Sharing for the first time details on the Committee for the Future Economy - a new panel he chairs - Mr Heng said that the focus would be on keeping Singapore competitive in a rapidly-changing and technology-intensive world.
While the exact composition of the group has yet to be firmed up, he revealed that Minister for Trade and Industry (Industry) S Iswaran will play a key role as deputy chair.
"Both of us are looking at forming the committee; I will announce the names of the committee by early December," said Mr Heng.
He expects the panel to submit its report around December 2016. This means the process will span a 12-month period - similar to the time frames of previous review committees.
Stressing the interlinked nature of the five "futures", Mr Heng said that jobs would need to be redesigned to support a technology and innovation-driven economy. Individuals, too, will require deep skills that eventually translate into increased productivity - which will in turn result in higher wages.
Alongside this, Singapore must build its companies' capabilities - both by bringing in firms that can introduce new know-how into the economy, and by supporting the development of local enterprises.
Mr Heng also emphasised the need for companies here to venture further abroad - especially to emerging markets such as Africa and Latin America.
And with Singapore's resource-scarce profile, the committee will look at ways to optimise land and labour use here. It will devote attention to business costs as well.

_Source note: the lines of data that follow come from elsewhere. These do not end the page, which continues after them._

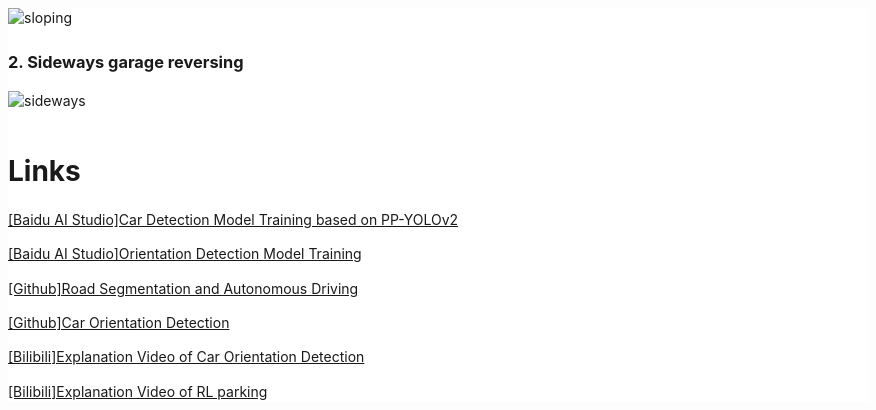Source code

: <img src="D:\我的\作业\计算机视觉（1）\自动泊车大作业\第二部分\images\sloping.gif" alt="sloping"/>




### 2. Sideways garage reversing

<img src="D:\我的\作业\计算机视觉（1）\自动泊车大作业\第二部分\images\sideways.gif" alt="sideways">



# Links

[[Baidu AI Studio]Car Detection Model Training  based on PP-YOLOv2](https://aistudio.baidu.com/aistudio/projectdetail/4918206) 

[[Baidu AI Studio]Orientation Detection Model Training](https://aistudio.baidu.com/aistudio/projectdetail/4885428) 

[[Github]Road Segmentation and Autonomous Driving](https://github.com/xujialuu/self-driving-car)

[[Github]Car Orientation Detection](https://github.com/Fan-Treasure/Auto-Parking/tree/main/Car-Orientation-Detection)

[[Bilibili]Explanation Video of Car Orientation Detection](https://www.bilibili.com/video/BV1YM41167Dy) 

[[Bilibili]Explanation Video of RL parking](https://www.bilibili.com/video/BV1fD4y1j7KM/)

Speaking to reporters after a two-hour closed-door dialogue with the Singapore Business Federation (SBF), Mr Heng stressed that the committee must be ready to go deep into the issues at hand, and not shy away from confronting the challenges head-on.
"I hope that our conversation will be frank and deep . . . We need to do deep dives into what are the underlying issues, and not discuss it in a very general way. We will look at the data and do some deeper analysis of the issues. I think we should be prepared to ask difficult questions and propose fresh ideas for Singapore."
As for how he intends to measure the success of the new restructuring drive, Mr Heng said that he doubts success can be measured by one or two metrics, and prefers to look at whether good jobs and opportunities have been created for citizens.
"At the end of the day (this is about) creating good jobs and good opportunities. Now, that doesn't mean that from time to time we will not fall into a recession and we will not have some unemployment . . . But it means that over a medium-term period, we continue to keep the Singapore economy vibrant. And that will be the result we are driving towards."
Mr Heng is expected to give further details on one of the five "futures" on Nov 4, at an SBF event.